**Task directions**
Wherever "interest" shows up in the records below, copy the whole line.

**Stored data**

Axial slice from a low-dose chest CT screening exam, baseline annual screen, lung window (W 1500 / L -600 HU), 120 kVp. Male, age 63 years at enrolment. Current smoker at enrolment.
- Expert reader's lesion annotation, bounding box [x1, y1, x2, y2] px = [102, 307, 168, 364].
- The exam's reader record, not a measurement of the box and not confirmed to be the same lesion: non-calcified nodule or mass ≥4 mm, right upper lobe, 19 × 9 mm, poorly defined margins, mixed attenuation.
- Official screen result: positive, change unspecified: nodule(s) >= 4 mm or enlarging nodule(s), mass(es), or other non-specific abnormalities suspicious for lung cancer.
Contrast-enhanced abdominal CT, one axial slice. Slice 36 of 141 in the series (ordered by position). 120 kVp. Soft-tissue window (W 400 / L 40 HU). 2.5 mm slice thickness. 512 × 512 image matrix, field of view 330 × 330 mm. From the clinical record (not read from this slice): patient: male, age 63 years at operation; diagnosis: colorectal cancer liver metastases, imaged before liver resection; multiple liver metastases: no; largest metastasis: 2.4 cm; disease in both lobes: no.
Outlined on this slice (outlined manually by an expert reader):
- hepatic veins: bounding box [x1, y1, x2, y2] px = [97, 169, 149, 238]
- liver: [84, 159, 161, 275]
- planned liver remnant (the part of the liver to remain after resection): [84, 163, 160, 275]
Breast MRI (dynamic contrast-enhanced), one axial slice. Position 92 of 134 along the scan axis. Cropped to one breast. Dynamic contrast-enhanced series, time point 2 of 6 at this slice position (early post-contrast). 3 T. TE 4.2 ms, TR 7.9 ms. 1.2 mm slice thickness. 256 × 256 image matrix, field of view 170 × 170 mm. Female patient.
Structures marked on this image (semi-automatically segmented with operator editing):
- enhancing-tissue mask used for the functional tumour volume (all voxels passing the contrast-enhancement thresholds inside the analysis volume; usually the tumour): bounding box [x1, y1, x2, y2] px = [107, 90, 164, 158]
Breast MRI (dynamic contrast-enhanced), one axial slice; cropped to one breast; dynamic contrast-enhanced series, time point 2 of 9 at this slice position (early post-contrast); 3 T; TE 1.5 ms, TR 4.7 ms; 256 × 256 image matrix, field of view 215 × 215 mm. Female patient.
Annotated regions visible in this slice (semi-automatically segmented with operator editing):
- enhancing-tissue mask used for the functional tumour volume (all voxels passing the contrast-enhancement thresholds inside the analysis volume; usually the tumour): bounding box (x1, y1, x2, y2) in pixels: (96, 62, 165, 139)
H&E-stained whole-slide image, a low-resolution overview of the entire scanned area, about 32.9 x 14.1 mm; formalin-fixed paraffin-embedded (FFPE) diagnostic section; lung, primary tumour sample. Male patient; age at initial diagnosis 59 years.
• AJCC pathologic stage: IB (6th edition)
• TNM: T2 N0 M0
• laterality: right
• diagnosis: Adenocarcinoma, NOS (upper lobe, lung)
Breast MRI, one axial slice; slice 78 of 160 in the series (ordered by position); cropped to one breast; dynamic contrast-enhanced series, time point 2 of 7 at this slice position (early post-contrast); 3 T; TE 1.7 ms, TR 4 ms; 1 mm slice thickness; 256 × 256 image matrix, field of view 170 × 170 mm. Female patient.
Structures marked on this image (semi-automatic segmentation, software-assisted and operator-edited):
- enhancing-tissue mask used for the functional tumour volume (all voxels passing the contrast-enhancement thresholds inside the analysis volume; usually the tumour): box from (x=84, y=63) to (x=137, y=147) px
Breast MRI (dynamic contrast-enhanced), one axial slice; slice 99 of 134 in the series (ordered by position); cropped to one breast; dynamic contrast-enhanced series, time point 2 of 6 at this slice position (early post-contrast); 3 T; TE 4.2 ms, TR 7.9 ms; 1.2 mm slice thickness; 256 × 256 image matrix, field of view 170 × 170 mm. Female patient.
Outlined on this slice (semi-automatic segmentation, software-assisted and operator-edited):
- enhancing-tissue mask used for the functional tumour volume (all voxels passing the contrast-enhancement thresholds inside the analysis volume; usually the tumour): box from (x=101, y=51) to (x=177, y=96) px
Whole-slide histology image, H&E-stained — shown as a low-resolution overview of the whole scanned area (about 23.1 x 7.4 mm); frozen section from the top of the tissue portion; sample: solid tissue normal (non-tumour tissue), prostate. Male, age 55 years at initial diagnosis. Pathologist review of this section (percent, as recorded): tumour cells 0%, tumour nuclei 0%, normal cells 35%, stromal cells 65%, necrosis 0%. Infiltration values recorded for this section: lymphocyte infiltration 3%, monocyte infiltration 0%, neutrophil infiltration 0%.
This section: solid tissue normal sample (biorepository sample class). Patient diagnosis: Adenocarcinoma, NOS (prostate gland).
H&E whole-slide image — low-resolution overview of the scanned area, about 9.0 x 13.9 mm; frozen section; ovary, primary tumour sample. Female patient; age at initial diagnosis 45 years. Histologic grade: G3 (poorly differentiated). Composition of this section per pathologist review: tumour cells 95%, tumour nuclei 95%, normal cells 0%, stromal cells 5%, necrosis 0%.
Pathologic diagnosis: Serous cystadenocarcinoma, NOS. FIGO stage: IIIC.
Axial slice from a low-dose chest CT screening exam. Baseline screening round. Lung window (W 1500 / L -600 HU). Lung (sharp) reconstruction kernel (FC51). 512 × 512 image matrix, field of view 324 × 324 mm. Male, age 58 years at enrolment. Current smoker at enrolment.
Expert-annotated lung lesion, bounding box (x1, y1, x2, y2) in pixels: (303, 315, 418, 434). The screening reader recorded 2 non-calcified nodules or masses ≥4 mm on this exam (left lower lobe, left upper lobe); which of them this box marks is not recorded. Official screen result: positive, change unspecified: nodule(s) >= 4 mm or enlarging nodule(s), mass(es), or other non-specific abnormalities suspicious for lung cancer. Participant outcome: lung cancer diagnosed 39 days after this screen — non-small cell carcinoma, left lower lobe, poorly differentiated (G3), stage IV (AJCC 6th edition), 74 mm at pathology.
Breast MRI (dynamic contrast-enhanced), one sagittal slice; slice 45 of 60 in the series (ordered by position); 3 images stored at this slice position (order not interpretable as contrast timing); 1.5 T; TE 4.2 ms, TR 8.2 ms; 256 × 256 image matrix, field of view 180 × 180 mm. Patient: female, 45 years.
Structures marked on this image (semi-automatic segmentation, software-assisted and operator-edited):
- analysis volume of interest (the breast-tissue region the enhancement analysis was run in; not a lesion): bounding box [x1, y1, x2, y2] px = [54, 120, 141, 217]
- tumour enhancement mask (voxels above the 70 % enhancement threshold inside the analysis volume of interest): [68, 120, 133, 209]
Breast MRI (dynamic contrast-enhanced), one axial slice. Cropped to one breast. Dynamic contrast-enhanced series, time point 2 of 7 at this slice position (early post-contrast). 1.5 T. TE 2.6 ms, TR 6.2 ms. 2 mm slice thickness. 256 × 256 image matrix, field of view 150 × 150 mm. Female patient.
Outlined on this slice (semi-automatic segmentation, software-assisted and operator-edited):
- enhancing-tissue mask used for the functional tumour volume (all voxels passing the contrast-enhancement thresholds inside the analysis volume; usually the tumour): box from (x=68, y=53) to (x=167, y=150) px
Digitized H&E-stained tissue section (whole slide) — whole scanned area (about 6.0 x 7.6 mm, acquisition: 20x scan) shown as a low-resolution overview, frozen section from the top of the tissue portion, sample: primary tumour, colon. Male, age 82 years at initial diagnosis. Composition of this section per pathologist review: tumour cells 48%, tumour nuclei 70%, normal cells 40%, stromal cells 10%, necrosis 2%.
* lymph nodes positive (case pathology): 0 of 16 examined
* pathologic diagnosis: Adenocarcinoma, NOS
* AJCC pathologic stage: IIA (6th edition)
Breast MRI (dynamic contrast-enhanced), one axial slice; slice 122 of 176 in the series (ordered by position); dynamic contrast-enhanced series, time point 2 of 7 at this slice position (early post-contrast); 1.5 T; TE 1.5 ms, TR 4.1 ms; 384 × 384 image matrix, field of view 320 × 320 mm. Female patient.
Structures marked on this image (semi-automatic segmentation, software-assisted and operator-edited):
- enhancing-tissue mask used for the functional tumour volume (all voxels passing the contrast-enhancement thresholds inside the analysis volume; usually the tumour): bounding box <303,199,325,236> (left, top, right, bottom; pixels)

**Task answer**
- analysis volume of interest (the breast-tissue region the enhancement analysis was run in; not a lesion): bounding box [x1, y1, x2, y2] px = [54, 120, 141, 217]
- tumour enhancement mask (voxels above the 70 % enhancement threshold inside the analysis volume of interest): [68, 120, 133, 209]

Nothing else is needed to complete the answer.